Wednesday 7 September 2016

Trying too hard



I want to talk about trying too hard, whatever that means to you. You might be a new mother trying hard to be all things; mother, wife, friend, daughter. You might be a working mother trying too hard to please your boss and your children. You might be the new girl or boy at work trying too hard to fit in. You might be the person on Twitter who doesn't find Twitter comes naturally but desperately tries to be part of it. You might be trying too hard to force an idea to come before it's ready. You might even be trying too hard to make a person like you, either as a friend or otherwise. Or trying too hard to work out what your horoscopes mean when they say "an old fling might turn up." FYI - they mean STOP READING THEM.

You might be none of those things. 

But whatever it is that you are trying too hard to do. Stop it. Just stop. 

The definition of the very word itself comes loaded with a negative. Of course to try and achieve something is a good thing, right? Well lets look at it another way: to be tried either legally or in the sense of finding an effort trying, is to be put upon. So therefore when we try to do something are we putting upon ourselves an expectation or perimeter or weight? Because it seems to me that whenever I try to do anything I fail. But when I simply do something I always, always succeed.
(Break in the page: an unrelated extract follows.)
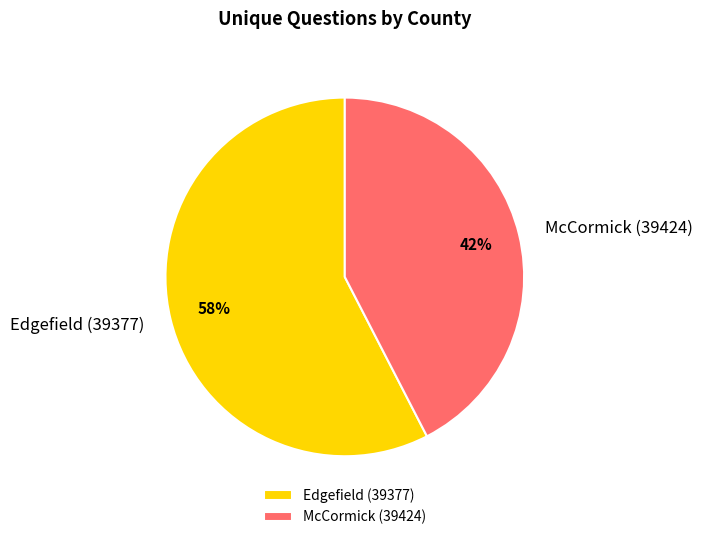

Between Edgefield (39377) and McCormick (39424), which is larger?

Edgefield (39377)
If I write some words of the novel I am trying to draw out of myself, I have written some words. Words that will change a million times over but words that create the base for a story that will be drawn from them. But if I try and write a novel then the weight of the entire undertaking is too heavy to carry and I end up useless at my laptop. If I tweet what I want to tweet and not try to tweet things that other people might find entertaining then I have entertained myself and expressed myself. If I like myself instead of trying to make others like me then I have made a very important friend for life rather than a friend who had to be convinced I was likeable. And if I assert my ideas at work rather than try to guess what my client wants me to produce, I will be far more likely to have success. 

Recently I quit sugar, genuinely. I know! I did what the blog title said I was doing. What was the difference this time as to the last time? I simply did it. I didn't try to do it. I just did it. And the difference between the words "try to do it" and "do it" is success. It was helped, I will grant you, by the fact that I had secured a commission on the basis that I would quit sugar for a month. So I have quit sugar for a month. Except, I am currently in week six and still no sugar.  

Earlier this year I quit alcohol. Again, I didn't try to, I did it. I decided that I wanted to and I told everyone that I had quit. Not that I was trying to quit. By being firm with this description, everyone, including myself, took me seriously. No one tried to coerce me to drink. But whenever I have "tried to do dry January" I have failed by week two. I didn't say I was quitting forever but that I was quitting for now and that I wanted to get a better relationship with alcohol. So too sugar. I have also been careful to do one thing at a time. I would like to do lots of things but one thing at a time. Do one thing properly before tackling another. 

But lately I have noticed the try word creep into my vocabulary. It started when I noticed that someone I really admire on Twitter, someone I met at a blogging course, didn't reply to two of my tweets and then unfollowed me. I was so hurt. This woman writes about feeling unworthy and "lesser" than and with the unfollow button she made me feel less than. What had I done wrong? Had I offended her? Was I simply awful? Do I present myself badly online? And so I stopped tweeting. I stopped looking at Twitter. And every time I dipped my toe back in I felt inadequate and useless. If I tweeted someone I felt stupid for trying too hard immediately afterwards. Why? Because I was trying to work out why this woman didn't like me. A woman I don't know, who doesn't know me, who could have a multitude of reasons for unfollowing me that I will never know. A multitude of reasons that have nothing to do with me. Because whatever she has decided about me is not a reality. She doesn't and cannot know me. 

But I had desperately wanted to be her friend. She lives near me and we work in the same industry. I tried to be her friend. And by trying I failed. Because you can't try to be someones friend. You can be someones friend but it doesn't happen by force of will. It comes by genuine interchange and connection. And I was jumping forward. I might not even bloody like this woman in real life. But I allowed that little, insignificant rejection to affect me for weeks. 

The same way that every time I write something for the novel that doesn't work because I am trying to write something bigger than just the start, I fail. The same way that the mother who tries too hard to please her child forgets to please herself and fails them both. The same way the woman returning from maternity leave tries to pretend having a child waiting at home hasn't changed her perspective. The same way the athlete who went to the Olympics to try to win a gold finds the word that allows a get out clause is the comfort they use later, "I tried my best". Why try to do your best. Do your best, if your best is silver, or just outside the medals then take your best and be proud of it. 

Lets just stop trying to be or do or say things and actually be and do and say. We're all so much better when we stop trying.